FS Tool, Royce Ayr, Everlast.

A.G.E. makes a decent miter saw blade but it has an H-ATB grind. If you change this it's better.


----------



## notskot (Feb 22, 2015)

I'm pretty fond of my Infinity 010-060 Hi-ATB 60T (similar to the WWI), CMT 210.080.10 Hi-ATB 80T, Leitz Pro 80T, and Freud LU80 Hi-ATB 80T.

It's worth noting that the new Avanti stuff from HD is junk in comparison to when it was made by Freud in Italy....Freud no longer makes the line, and the current line isn't even remotely close in design. You might find some NOS that says "Freud" on the blade at places like Woodcraft or Rockler, but if it doesn't say "Freud", it's made in China, and not made by Freud. If you want Freud thin kerf blades, stick with Diablo or the Industrial Line. 

The Irwin Marples line gets good marks too (also made in Italy), but dont' confuse that line with the Marathon and Classic lines (China), which are more disposable construction type blades.

If you want a bargain on a nice US made 80T thin kerf blade, this Oldham Pro 100PT80 from Cripe Distributors is a relabeled blade from the old DeWalt Series 40. It's nothing like the Oldham contractor line at HD, and is nicer than most of the other "Oldham Pro" line.

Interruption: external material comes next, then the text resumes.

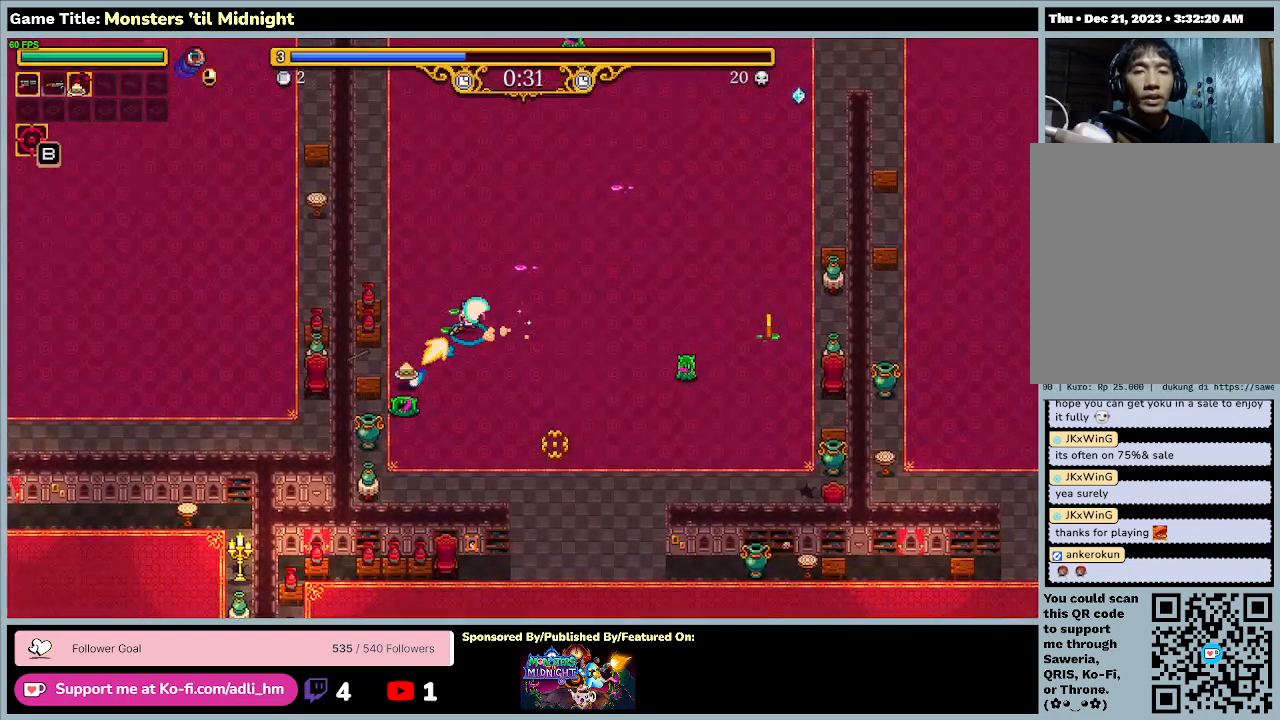
{"keys": ["d", "w"], "events": [[167, "w", "down"], [233, "d", "down"], [433, "a", "up"]]}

For a slider, be sure to get a blade with a low to negative hook angle.


----------



## bauerbach (Mar 25, 2012)

This fella is showing up on my doorstep today

http://www.amazon.com/gp/product/B00119R51G/ref=oh_aui_detailpage_o00_s00?ie=UTF8&psc=1

I decided I needed a combo blade, too big of a job to change the blade on the miter saw all the time, and the 12" blades are a 70-120 bucks...


----------



## Justin Huisenga (Apr 2, 2011)

notskot said:


> I'm pretty fond of my Infinity 010-060 Hi-ATB 60T (similar to the WWI), CMT 210.080.10 Hi-ATB 80T, Leitz Pro 80T, and Freud LU80 Hi-ATB 80T.
> 
> It's worth noting that the new Avanti stuff from HD is junk in comparison to when it was made by Freud in Italy....Freud no longer makes the line, and the current line isn't even remotely close in design. You might find some NOS that says "Freud" on the blade at places like Woodcraft or Rockler, but if it doesn't say "Freud", it's made in China, and not made by Freud. If you want Freud thin kerf blades, stick with Diablo or the Industrial Line.
> 
> ...



What are you cutting that requires multiple brands of H-ATB blades? I own and use them when required but only when necessary.


----------



## wericha (Apr 29, 2012)

bauerbach said:


> This fella is showing up on my doorstep today
> 
> http://www.amazon.com/gp/product/B00119R51G/ref=oh_aui_detailpage_o00_s00?ie=UTF8&psc=1
> 
> I decided I needed a combo blade, too big of a job to change the blade on the miter saw all the time, and the 12" blades are a 70-120 bucks...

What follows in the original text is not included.